Friday, June 17, 2005

White House Questions Trends in Iran

Barry Scheid, Guardian:
As Iranians choose a new president, the Bush administration is deploring anti-democratic trends in the country. President Bush said Friday's voting was designed to keep power in the hands of a few rulers ``through an electoral process that ignores the basic requirements of democracy.'' His secretary of state, Condoleezza Rice, said, ``The sad thing about Iran is it is moving backwards not forward.'' ... READ MORE


``Democracy isn't a single-day event,'' she said. ...

Friday's election in Iran is to choose a successor to President Mohammad Khatami, who is limited constitutionally to his current second term.

None of the seven candidates, including former two-term president and front-runner Ayatollah Hashemi Rafsanjani, was expected to capture at least 50 percent of the vote. That would force a runoff election between the two top vote-getters.

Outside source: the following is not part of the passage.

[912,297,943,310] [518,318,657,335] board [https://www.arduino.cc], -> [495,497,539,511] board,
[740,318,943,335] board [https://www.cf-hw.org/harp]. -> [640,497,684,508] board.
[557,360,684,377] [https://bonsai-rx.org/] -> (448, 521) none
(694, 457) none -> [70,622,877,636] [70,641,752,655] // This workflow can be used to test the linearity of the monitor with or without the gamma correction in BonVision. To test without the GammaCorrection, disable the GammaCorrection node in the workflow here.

Bush, on the eve of the balloting, said Iranians deserve a genuinely democratic system in which elections are honest and their leaders answer to them.

``To the Iranian people, I say: As you stand for your own liberty, the people of America stand with you,'' the president said.

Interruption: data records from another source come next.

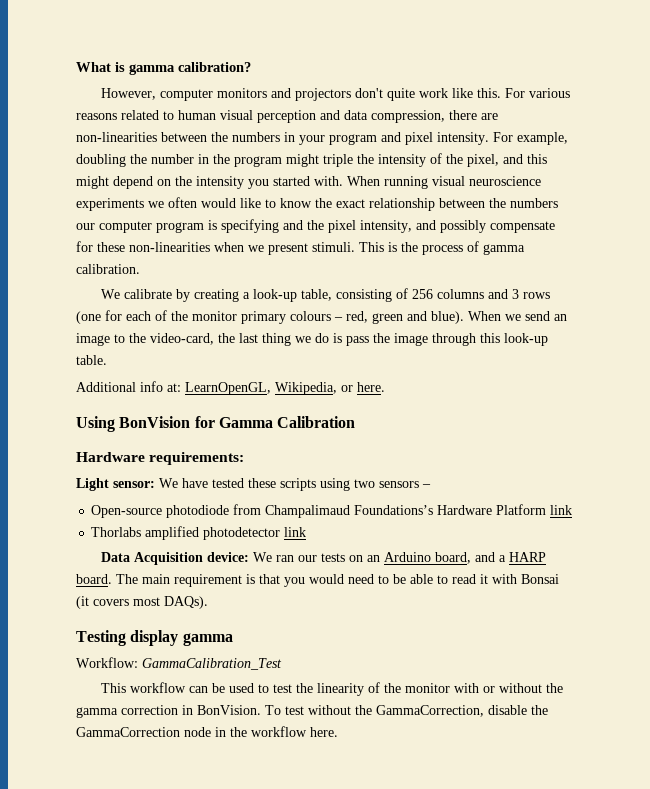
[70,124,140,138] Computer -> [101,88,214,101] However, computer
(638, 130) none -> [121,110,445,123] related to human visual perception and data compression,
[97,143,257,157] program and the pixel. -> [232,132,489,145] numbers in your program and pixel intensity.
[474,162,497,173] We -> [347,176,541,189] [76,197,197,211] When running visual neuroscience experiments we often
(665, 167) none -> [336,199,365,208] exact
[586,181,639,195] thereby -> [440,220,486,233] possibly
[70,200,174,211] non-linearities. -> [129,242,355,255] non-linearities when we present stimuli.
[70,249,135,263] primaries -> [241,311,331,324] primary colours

Rice, meanwhile, took a skeptical view of trends in Iran, saying the system was more open a few years ago, but many moderate members of parliament are no longer able to run for office.

``When you have a system in which somebody arbitrarily sits and hand-picks who can run and who cannot run, it's a little hard to see that producing an outcome that is going to lead to improvement in the situation,'' she said.